O estudo matemático de problemas do mundo real, enquanto problemas distintos dos de Matemática, faz-se pela exploração e adequação de modelos: formalização, aplicação de técnicas matemáticas com computação, iterativos ajustes, exercício das funções descritiva, previsional e normativa. Quando propomos um modelo matemático para representar determinado processo surge o desafio da sua utilidade, sendo a computação uma dos grandes vias para aquisição de tal conhecimento.
Diferentes desafios, metodologias e questões filosóficas se colocam às diferentes áreas de investigação: a Matemática e as Aplicações da Matemática.
Os investigadores em Matemática também ganham o seu sustento a ensinar como se utiliza a Matemática, desde a Álgebra à Estatística Matemática, passando pelas Aplicações da Álgebra e as Aplicações da Estatística, entre outras. Para efeitos do ensino da utilização da Matemática em algumas formações, estas diferenças poderão ser de menor importância. O mesmo não se pode dizer relativamente à avaliação da produção científica e aos processos de selecção a que são sujeitos os investigadores. Não é difícil encontrar quem ateste que é investigação em Matemática algo que não o seja, ou por desconhecimento das especificações metodológicas das áreas ou por quaisquer outras motivações. Daí a importância dos pareceres dos orgãos científicos, das universidades modernas, compostos por pessoas com experiência acumulada de investigação sujeita a avaliação e concretizada em produção científica e académica relevante em Matemática.
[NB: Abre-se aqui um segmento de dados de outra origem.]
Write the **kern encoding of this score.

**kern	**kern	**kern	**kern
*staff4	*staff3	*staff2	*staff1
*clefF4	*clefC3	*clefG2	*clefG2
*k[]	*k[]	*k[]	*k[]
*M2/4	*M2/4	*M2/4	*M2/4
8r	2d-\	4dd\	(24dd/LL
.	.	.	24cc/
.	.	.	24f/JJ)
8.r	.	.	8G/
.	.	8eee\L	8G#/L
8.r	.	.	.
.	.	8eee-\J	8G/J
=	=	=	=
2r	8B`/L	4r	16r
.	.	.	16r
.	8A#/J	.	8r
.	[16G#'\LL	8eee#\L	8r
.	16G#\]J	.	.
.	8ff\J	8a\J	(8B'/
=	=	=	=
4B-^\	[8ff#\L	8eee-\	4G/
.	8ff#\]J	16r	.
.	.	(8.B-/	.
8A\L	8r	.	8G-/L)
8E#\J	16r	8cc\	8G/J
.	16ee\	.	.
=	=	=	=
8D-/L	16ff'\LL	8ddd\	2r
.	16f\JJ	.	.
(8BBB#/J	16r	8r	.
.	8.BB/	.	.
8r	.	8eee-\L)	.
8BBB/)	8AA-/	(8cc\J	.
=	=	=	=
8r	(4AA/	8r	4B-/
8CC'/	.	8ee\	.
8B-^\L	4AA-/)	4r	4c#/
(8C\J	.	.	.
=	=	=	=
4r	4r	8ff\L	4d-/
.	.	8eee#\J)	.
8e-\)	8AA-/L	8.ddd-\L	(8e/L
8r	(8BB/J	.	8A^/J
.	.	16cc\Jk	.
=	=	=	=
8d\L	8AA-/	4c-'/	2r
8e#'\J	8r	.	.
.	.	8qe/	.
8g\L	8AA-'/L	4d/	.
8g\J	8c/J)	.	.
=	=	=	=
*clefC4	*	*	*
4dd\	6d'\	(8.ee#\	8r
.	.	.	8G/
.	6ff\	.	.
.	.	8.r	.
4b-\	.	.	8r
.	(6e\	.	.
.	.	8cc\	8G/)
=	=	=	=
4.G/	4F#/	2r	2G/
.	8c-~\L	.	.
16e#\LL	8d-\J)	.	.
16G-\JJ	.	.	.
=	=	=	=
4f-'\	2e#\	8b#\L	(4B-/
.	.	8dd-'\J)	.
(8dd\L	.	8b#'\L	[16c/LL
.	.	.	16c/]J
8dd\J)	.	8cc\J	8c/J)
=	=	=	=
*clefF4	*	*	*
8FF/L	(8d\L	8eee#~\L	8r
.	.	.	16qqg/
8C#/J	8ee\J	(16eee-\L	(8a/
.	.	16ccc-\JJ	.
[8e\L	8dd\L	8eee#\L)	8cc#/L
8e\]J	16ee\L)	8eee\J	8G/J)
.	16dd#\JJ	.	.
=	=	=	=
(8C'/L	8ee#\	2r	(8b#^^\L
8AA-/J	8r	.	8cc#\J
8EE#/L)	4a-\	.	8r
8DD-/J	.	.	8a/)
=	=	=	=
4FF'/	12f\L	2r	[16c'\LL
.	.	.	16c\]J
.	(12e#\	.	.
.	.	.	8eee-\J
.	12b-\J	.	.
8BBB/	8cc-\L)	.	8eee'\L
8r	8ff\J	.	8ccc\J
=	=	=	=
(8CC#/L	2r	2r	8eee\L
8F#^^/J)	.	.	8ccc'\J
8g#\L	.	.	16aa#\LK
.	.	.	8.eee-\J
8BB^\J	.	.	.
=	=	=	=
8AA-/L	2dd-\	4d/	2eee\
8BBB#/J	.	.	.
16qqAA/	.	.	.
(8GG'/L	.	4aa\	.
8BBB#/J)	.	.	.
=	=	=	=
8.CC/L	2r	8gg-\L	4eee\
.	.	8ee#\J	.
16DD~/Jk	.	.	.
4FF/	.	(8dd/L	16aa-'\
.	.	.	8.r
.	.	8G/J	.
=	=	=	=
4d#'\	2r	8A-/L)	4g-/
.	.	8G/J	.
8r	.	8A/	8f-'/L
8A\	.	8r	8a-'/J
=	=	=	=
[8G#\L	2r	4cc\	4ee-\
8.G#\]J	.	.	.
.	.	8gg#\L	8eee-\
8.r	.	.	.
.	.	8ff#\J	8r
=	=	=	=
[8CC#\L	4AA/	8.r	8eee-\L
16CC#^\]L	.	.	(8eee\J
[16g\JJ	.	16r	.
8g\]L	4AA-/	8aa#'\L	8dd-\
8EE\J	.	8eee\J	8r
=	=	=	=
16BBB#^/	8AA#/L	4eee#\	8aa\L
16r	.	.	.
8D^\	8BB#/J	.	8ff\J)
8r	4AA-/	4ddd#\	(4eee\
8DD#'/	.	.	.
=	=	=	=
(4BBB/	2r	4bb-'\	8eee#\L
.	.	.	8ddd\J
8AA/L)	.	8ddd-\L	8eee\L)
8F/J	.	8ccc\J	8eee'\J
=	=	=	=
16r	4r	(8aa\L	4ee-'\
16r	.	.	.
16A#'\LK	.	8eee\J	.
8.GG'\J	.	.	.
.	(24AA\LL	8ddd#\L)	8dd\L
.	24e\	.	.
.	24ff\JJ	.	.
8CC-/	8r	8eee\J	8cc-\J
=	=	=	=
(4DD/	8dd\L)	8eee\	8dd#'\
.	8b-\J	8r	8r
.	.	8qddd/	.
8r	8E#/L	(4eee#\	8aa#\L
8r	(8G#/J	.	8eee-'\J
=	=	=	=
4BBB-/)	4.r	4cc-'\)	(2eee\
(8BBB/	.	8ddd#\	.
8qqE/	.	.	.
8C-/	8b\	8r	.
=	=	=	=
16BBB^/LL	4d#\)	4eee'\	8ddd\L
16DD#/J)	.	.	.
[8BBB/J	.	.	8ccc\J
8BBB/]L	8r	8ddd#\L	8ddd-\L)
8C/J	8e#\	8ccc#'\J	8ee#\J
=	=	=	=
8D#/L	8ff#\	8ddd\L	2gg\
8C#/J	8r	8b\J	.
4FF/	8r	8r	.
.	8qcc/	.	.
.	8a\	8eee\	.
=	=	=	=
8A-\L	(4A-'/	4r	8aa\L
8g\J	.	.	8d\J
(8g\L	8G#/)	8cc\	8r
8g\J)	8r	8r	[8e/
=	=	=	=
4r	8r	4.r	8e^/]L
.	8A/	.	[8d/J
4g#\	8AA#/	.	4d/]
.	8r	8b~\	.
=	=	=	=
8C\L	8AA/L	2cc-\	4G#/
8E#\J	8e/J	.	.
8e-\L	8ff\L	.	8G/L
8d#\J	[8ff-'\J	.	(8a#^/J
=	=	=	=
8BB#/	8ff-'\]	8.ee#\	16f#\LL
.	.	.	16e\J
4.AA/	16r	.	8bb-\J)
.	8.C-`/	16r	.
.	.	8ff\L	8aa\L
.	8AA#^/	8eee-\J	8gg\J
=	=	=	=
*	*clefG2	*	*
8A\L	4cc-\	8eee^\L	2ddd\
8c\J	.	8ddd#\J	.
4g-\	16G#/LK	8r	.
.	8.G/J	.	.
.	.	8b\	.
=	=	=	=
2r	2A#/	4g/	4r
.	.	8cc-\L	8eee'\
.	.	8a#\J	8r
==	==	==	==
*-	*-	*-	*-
Quem constroi efectivamente Matemática não tem dúvidas que a retórica sobre estes assuntos de natureza metodológica não é necessária para que a persuasão seja efectiva na comunidade Matemática: os conteúdos falam por si mesmo! Infelizmente, para os Matemáticos, tal não acontece fora da sua comunidade e os argumentos por vezes violam as mais simples regras da Lógica.